### [TASK OBJECTIVE]
Produce a copy of every line in the records that holds the string "Gaddafi".

### [RECORD SET]
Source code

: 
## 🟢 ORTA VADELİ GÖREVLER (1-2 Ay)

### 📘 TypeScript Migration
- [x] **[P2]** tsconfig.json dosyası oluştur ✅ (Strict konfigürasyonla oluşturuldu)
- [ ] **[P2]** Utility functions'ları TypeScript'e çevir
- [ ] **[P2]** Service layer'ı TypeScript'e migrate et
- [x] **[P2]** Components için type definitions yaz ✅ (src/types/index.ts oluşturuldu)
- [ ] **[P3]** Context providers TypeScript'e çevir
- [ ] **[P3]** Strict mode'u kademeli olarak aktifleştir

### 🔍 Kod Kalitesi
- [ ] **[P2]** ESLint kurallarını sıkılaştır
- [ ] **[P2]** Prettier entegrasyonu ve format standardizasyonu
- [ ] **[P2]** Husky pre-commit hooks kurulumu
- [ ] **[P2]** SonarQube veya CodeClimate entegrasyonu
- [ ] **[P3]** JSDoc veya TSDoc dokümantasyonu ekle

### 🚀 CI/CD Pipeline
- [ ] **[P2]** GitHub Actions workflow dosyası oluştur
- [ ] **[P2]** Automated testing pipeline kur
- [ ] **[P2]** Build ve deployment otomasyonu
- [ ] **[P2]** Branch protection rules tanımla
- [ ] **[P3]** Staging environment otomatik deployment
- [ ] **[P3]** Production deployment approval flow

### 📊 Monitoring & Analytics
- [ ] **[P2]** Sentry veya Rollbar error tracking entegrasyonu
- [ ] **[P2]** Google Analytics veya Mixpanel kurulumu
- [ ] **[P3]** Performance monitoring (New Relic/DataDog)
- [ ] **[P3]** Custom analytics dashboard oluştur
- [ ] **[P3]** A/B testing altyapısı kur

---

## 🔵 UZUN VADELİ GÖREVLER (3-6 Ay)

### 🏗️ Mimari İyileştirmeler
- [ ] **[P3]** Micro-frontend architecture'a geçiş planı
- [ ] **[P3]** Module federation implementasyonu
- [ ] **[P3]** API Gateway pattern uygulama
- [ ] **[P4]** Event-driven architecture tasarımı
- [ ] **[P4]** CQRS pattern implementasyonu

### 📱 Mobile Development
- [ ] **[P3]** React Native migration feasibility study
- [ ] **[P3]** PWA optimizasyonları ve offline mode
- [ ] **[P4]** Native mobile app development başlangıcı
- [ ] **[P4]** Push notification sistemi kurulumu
--
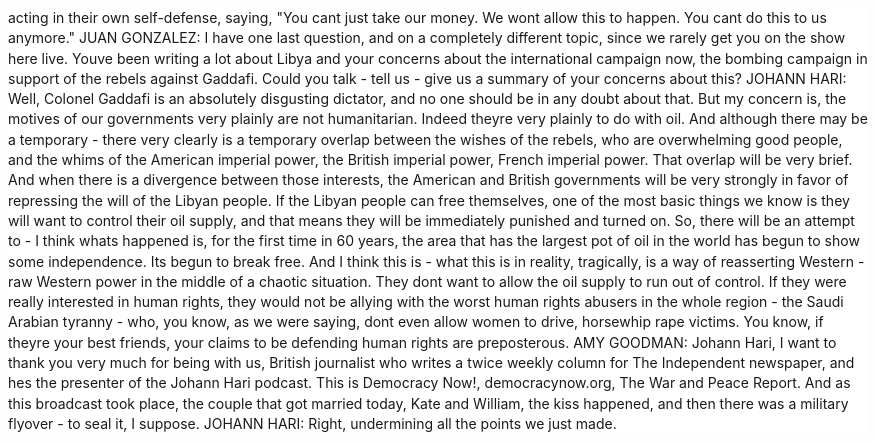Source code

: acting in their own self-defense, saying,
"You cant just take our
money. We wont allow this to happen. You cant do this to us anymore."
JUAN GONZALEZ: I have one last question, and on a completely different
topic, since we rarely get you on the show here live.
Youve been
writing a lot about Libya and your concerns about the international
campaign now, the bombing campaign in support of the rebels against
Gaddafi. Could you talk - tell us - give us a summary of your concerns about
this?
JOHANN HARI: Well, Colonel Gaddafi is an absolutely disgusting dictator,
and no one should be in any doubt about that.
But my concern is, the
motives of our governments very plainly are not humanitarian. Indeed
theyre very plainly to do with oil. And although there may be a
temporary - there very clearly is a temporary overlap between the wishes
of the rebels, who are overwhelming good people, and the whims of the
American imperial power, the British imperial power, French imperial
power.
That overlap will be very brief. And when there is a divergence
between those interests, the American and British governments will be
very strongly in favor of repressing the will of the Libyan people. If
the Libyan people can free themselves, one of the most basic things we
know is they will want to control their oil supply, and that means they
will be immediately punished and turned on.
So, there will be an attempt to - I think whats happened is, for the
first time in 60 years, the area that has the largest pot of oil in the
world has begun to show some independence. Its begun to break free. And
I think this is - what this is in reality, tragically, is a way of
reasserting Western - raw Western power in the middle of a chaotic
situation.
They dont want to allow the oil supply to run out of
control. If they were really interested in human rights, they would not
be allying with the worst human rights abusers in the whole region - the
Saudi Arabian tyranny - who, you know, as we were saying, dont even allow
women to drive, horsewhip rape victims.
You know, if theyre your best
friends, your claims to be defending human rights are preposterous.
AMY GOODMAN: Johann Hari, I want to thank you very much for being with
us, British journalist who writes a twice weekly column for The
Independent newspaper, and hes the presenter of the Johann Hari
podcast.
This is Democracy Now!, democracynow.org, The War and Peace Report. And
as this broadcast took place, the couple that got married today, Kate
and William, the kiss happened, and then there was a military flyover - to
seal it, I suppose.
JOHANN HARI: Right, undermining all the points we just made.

### [WRITTEN REPLY]
Gaddafi. Could you talk - tell us - give us a summary of your concerns about
JOHANN HARI: Well, Colonel Gaddafi is an absolutely disgusting dictator,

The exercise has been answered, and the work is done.